Честь семьи Лоренцони
Шрифт:
– А что именно тебя интересует?
– Все, что может прийти вам в голову.
– Это слишком пространно. – Брунетти хотел было пояснить, но граф его опередил: – Ты имел в виду, способен ли он на преступление? Полагаешь, что это его рук дело?
Брунетти кивнул, продолжая возиться с моллюсками.
– Его отец, младший брат Лудовико, умер, когда мальчишке не было и восьми. На тот момент его родители уже развелись. Матери, похоже, было наплевать, что станется с ее сыном, так что как только она получила возможность от него избавиться, то с радостью за это уцепилась, отдав его на воспитание Лудовико и Корнелии. Они воспитали его вместе с Роберто, как родного сына.
Вспомнив поневоле о Каине и Авеле, Брунетти спросил:
– Вы это знаете наверняка или же с чьих-то слов?
– Какая разница? –
Брунетти пожал плечами и швырнул последнюю раковину в кучу, громоздившуюся на его тарелке.
– Мы даже еще не уверены, что эти останки принадлежат Роберто.
– Тогда к чему все эти расспросы?
– Я ведь уже говорил вам: сразу двое подумали, что это шутка, чей-то нелепый розыгрыш. И тот камень, который заблокировал ворота… Его явно положили не со стороны улицы.
– Они, должно быть, перелезли через ограду, – предположил граф.
– Возможно, – кивнул Брунетти, – просто вся эта ситуация кажется мне, мягко говоря, странной.
Граф бросил на него испытующий взгляд; несомненно, выводы зятя – это всего лишь догадки, основанные на голой интуиции; однако что-то в этом есть.
– Что еще, помимо того, о чем ты уже сказал, кажется тебе странным?
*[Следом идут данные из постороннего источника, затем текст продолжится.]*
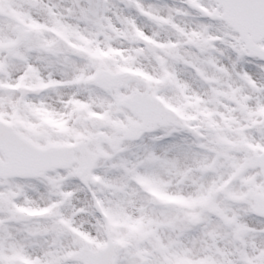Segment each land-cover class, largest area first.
<instances>
[{
  "label": "snow or ice",
  "instance_id": "6c2138e0",
  "mask_svg": "<svg viewBox=\"0 0 264 264\" xmlns=\"http://www.w3.org/2000/svg\"><path fill=\"white\" fill-rule=\"evenodd\" d=\"M0 264H264V0H0Z\"/></svg>",
  "mask_w": 264,
  "mask_h": 264
}]
</instances>
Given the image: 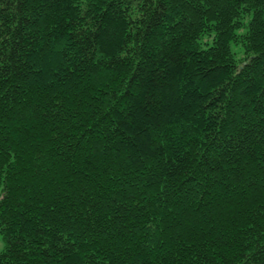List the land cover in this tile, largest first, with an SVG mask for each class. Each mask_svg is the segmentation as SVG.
Here are the masks:
<instances>
[{
  "label": "trees",
  "instance_id": "trees-1",
  "mask_svg": "<svg viewBox=\"0 0 264 264\" xmlns=\"http://www.w3.org/2000/svg\"><path fill=\"white\" fill-rule=\"evenodd\" d=\"M0 264H264V0H0Z\"/></svg>",
  "mask_w": 264,
  "mask_h": 264
},
{
  "label": "rangeland",
  "instance_id": "rangeland-1",
  "mask_svg": "<svg viewBox=\"0 0 264 264\" xmlns=\"http://www.w3.org/2000/svg\"><path fill=\"white\" fill-rule=\"evenodd\" d=\"M2 248V242H1V239H0V249Z\"/></svg>",
  "mask_w": 264,
  "mask_h": 264
}]
</instances>
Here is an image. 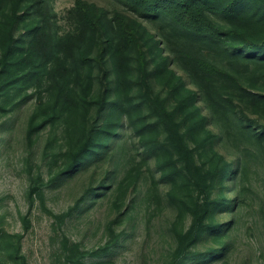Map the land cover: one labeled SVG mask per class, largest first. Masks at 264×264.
<instances>
[{"label": "trees", "instance_id": "trees-1", "mask_svg": "<svg viewBox=\"0 0 264 264\" xmlns=\"http://www.w3.org/2000/svg\"><path fill=\"white\" fill-rule=\"evenodd\" d=\"M50 1L0 0V111L36 95L27 142L47 126L68 139L49 183L100 169L83 199L111 198V234L169 209L168 264L225 258L249 159H264V0H119L111 15L74 0L64 31Z\"/></svg>", "mask_w": 264, "mask_h": 264}, {"label": "rangeland", "instance_id": "rangeland-1", "mask_svg": "<svg viewBox=\"0 0 264 264\" xmlns=\"http://www.w3.org/2000/svg\"><path fill=\"white\" fill-rule=\"evenodd\" d=\"M87 1L105 8L110 15L125 9L119 0ZM73 3L50 1L54 31L68 29L65 18ZM35 103L36 95L17 109L0 111V264H72L76 260L79 264H168L173 249L169 209L163 215L150 210L148 223L140 211L135 214V230L126 222H118L111 234L110 222L116 218L111 198L100 196L92 203L83 199L87 190L99 183L100 169L90 168L49 183L63 168V156L57 155L66 151L68 139L60 134L63 126L52 134L47 126L34 134L32 143L27 142L25 131ZM48 136H52L49 156L43 158ZM132 157L129 154L123 160L121 177L132 165ZM249 161L231 247L225 258L209 264H264V159L255 155ZM106 246L112 250L97 255ZM73 247H78L75 256Z\"/></svg>", "mask_w": 264, "mask_h": 264}]
</instances>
– Например, то, что, кроме тех двоих, никто не высказал предположение, что это была шутка. И то, что в досье отсутствует протокол допроса Маурицио. И еще этот камень: никто даже и не поинтересовался, откуда он взялся.
Граф положил вилку на тарелку с остатками спагетти, и в этот момент к ним снова подошла Валерия.
– Вам не понравились спагетти, ваше сиятельство?
– Все очень вкусно, моя дорогая, но мне нужно еще оставить место для морского черта.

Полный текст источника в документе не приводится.